Lakeith Stanfield and a female co-star in Sorry to Bother You.
Sorry to Bother You. Sundance Institute

As with Martin McDonagh’s tone-deaf Three Billboards, it’s hard not to imagine that Silva’s disconnect with Tyrel stems largely from having grown up outside of America. (He’s lived in New York for the past 16 years.) Silva told us that many people warned him not to make the movie because he isn’t black, which is not in itself a reason not to make a film, though it should always give a filmmaker pause. (John Sayles’ The Brother From Another Planet is an example of a white director making a thoughtful commentary on a black experience.) And I believe him when he said that he himself understands what it means to feel alienated.

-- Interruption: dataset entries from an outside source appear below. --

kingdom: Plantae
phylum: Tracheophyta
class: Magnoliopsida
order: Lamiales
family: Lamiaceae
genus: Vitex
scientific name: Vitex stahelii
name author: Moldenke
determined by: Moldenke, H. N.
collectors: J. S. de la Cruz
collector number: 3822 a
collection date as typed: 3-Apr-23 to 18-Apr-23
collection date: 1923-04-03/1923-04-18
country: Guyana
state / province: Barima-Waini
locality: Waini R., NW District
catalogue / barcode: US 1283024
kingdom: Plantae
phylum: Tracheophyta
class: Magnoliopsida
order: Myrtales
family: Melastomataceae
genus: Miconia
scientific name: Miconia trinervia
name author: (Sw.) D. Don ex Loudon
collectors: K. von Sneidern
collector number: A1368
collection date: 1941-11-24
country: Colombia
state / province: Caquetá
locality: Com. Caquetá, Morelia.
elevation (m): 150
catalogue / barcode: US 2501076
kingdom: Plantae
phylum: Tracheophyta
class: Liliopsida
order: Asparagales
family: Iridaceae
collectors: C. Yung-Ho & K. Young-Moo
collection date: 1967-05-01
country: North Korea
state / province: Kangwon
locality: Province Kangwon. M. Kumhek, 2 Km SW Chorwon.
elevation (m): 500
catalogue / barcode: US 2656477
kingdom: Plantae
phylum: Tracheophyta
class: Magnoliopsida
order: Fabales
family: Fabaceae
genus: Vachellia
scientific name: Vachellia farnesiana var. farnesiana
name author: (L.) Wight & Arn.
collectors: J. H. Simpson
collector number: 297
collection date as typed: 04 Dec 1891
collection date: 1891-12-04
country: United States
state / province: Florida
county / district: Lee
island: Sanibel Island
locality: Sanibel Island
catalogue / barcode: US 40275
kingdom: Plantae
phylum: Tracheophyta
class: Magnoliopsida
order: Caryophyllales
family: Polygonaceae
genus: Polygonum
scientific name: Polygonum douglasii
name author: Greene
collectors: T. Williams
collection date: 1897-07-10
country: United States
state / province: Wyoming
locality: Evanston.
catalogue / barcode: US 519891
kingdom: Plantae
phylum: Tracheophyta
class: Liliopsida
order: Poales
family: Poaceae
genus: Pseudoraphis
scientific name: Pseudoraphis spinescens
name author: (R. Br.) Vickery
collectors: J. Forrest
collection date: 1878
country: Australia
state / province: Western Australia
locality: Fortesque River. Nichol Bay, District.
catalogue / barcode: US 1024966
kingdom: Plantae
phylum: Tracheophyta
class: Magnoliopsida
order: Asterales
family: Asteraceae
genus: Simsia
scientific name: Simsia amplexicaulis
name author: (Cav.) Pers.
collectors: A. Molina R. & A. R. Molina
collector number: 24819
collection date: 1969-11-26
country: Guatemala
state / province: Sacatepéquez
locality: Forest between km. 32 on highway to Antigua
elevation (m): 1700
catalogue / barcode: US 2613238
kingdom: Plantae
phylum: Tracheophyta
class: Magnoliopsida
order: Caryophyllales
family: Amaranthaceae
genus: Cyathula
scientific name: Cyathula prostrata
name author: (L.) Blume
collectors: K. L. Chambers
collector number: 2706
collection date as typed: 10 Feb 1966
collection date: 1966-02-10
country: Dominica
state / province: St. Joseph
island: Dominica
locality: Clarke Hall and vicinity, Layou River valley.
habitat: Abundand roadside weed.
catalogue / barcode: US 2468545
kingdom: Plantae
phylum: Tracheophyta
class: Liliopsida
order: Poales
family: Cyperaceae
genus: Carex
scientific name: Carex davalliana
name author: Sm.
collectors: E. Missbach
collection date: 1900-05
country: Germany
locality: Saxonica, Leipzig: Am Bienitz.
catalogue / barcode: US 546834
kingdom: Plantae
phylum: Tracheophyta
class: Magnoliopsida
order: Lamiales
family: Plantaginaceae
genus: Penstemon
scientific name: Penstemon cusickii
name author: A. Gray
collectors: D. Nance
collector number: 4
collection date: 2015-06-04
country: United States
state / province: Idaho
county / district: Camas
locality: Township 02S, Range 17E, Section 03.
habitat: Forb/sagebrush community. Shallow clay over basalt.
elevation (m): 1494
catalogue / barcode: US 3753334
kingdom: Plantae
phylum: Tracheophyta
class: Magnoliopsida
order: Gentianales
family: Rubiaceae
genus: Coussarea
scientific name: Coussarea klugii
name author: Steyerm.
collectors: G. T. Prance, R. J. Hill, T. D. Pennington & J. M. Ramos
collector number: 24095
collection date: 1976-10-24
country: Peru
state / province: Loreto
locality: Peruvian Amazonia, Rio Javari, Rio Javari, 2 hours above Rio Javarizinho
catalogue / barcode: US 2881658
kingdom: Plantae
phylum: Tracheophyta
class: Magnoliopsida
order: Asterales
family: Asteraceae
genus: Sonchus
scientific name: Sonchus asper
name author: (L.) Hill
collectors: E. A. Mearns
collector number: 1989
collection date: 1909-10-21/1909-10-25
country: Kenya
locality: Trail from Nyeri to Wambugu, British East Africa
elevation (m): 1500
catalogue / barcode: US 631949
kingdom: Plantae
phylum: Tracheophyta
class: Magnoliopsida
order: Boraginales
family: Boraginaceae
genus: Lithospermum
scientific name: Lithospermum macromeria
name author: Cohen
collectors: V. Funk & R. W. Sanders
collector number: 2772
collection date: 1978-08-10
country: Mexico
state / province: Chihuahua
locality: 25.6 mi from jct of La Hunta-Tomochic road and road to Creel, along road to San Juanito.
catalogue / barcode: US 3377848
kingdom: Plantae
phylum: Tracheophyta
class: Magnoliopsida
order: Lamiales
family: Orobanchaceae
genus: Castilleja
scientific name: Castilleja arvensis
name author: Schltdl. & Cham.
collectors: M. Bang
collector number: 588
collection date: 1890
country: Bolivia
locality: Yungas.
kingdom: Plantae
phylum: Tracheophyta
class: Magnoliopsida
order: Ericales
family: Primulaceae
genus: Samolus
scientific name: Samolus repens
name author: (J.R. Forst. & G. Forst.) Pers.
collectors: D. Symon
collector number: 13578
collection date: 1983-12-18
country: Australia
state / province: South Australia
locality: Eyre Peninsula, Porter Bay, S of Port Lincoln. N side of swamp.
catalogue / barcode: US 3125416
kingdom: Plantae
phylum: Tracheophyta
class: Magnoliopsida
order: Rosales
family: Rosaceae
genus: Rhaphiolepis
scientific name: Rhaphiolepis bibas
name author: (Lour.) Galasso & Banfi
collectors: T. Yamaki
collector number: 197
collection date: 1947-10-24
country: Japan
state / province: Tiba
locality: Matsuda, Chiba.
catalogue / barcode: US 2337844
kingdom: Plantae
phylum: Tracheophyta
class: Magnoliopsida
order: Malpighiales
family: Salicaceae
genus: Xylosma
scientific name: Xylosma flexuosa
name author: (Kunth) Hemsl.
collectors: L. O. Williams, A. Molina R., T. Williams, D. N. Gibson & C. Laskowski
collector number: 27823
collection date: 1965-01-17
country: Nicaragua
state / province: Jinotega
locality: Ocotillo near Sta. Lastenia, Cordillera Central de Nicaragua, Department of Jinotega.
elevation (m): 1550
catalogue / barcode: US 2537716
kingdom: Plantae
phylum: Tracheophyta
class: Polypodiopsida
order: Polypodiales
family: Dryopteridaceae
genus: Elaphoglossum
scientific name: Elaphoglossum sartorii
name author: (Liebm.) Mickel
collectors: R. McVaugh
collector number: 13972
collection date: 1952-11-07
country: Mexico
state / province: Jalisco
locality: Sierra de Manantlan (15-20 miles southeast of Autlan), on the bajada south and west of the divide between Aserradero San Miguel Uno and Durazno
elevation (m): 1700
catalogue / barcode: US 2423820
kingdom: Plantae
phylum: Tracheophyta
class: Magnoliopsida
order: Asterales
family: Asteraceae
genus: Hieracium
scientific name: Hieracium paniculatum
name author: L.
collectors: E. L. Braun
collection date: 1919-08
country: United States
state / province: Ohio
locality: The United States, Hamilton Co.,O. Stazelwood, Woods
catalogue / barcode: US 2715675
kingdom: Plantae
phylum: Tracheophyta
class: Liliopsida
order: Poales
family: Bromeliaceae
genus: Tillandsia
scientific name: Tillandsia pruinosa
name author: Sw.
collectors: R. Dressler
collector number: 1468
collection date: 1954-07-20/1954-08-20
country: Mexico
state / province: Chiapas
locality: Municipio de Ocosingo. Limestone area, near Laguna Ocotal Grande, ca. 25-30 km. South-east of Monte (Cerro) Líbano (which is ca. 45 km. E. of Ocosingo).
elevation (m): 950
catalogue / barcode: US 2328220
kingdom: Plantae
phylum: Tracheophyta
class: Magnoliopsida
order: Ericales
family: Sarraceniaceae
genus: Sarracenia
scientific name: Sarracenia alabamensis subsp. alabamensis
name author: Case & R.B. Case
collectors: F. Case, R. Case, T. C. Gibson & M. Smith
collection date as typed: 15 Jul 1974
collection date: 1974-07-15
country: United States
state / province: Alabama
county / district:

Yet when Silva saw the beach scene play out from afar, he was trying to empathize with that person—this is not inherently a bad thing; it’s something that people from marginalized groups, black or otherwise, encourage of those who are in more advantageous positions all the time. He clearly was aware—perhaps because of the Black Lives Matter movement, the media, or even shows like Black-ish—of double consciousness, and sought to express that through Tyrel. But projecting in this case leads, I think, to empty empathy, like a well-meaning white teacher at a school in a troubled neighborhood expressing pity for her students’ circumstances, while also assuming that everyone in their families is a single parent and/or a gangbanger. You can honestly want to expose and challenge the moral decay that is American racism and still be unable to fully process and convey black humanity.